Réflexions et informations sur la paix et le désarmement nucléaire, sur la démocratie et sur l'actualité politique.

Comment un « nouveau monde » peut-il naître ?

Publié le 23 Mai 2020 par Paul Quilès in Désarmement nucléaire

Comment un « nouveau monde » peut-il naître ?

Tribune de Paul Quilès

publiée dans la revue Planète Paix (mai 2020)

La pandémie ne connaît pas de frontière et met en évidence la nécessité d’une coopération multilatérale pour construire la paix et la sécurité.

La pandémie du Covid-19 frappe l’humanité entière. Elle affecte tous les États, la santé de leurs populations, leur économie, leur gouvernance. Elle remet en cause les principes mêmes et les modalités de la coopération internationale. Cette crise sanitaire et économique sans précédent devrait faire émerger une prise de conscience de l’interdépendance de nos sociétés, en rappelant les vraies priorités de notre monde, qui réclament avant tout une solidarité humaine.

Nombre d’États, notamment européens, ont tenté d’apporter une réponse individuelle à la crise, en vain. Face à l’ampleur et l’urgence du défi sanitaire, il est devenu évident que la gestion globale et effective de la pandémie passe par une coopération internationale et régionale en matière de sécurité sanitaire.
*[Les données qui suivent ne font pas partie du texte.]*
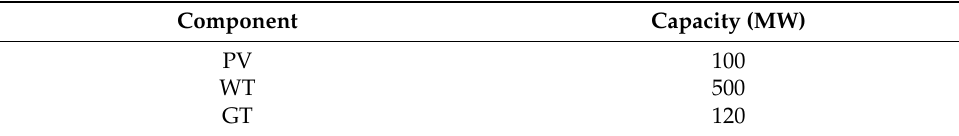
Table 5. The capacity of PV, WT, and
Cette lutte contre le Covid-19 doit s’accompagner de réponses à d’autres défis : soutenir les plus démunis, porter secours aux populations dont les systèmes de santé ne peuvent lutter contre la pandémie, faire évoluer nos sociétés et nos économies vers des modes de développement plus écologiques. Il s’agit là d’enjeux à l’échelle de l’humanité. C’est en y répondant que se dessinera le « nouveau monde » dont il est de plus en plus question aujourd’hui.

Une autre condition pour que puisse se construire ce « nouveau monde » est que l’ensemble des États soit en mesure de garantir la sécurité internationale. Or, c’est une vision passéiste des vrais enjeux de sécurité qui guide actuellement les puissances mondiales détentrices de l’arme nucléaire. Incapables de voir que leur stratégie de dissuasion, prétendument infaillible, est vaine pour combattre les menaces du XXIème siècle, elles ont repris une course aux armements, qui se traduit notamment par des dépenses colossales investies dans le développement et la modernisation des armements nucléaires. Rien que pour la France, c’est un budget de 37 milliards d’euros qui est alloué par la Loi de Programmation Militaire à la modernisation de l’armement nucléaire pour les années 2019 à 2025.

Alors qu’aujourd’hui il apparaît indispensable de reconstruire le système de santé et de répondre aux besoins sociaux, ces sommes allouées à une arme inutile et dangereuse paraissent encore plus absurdes. Comme les autres menaces transnationales pour la sécurité dans un monde globalisé, la pandémie ne connaît pas de frontières. Elle vient dans la crise actuelle illustrer les dangers de l’unilatéralisme et la nécessité absolue d’une approche globale, multilatérale et fondée sur la coopération, plutôt que sur des mesures individuelles et égoïstes.

Une autre conséquence majeure de cette crise sur la coopération en matière de désarmement est que les efforts de maîtrise des armements et de désarmement risquent d’être ralentis. Parmi les nombreux évènements annulés ou reportés, figure la Conférence d’examen du Traité sur la Non-Prolifération des armes nucléaires (TNP), qui devait se tenir à New York fin avril 2020. Ce rassemblement devait être l’occasion de célébrer le 50ème anniversaire de l’entrée en vigueur de cet important traité qui a limité la propagation des armes nucléaires. Il était d’autant plus important que les dispositifs russo-américains de maîtrise des armements sont progressivement démantelés.

Si l’idée d’un « autre monde » a des chances de voir le jour après la pandémie, il ne pourra se construire qu’en mettant fin à la course aux armements nucléaires et en engageant un véritable processus de désarmement nucléaire multilatéral, progressif et équilibré.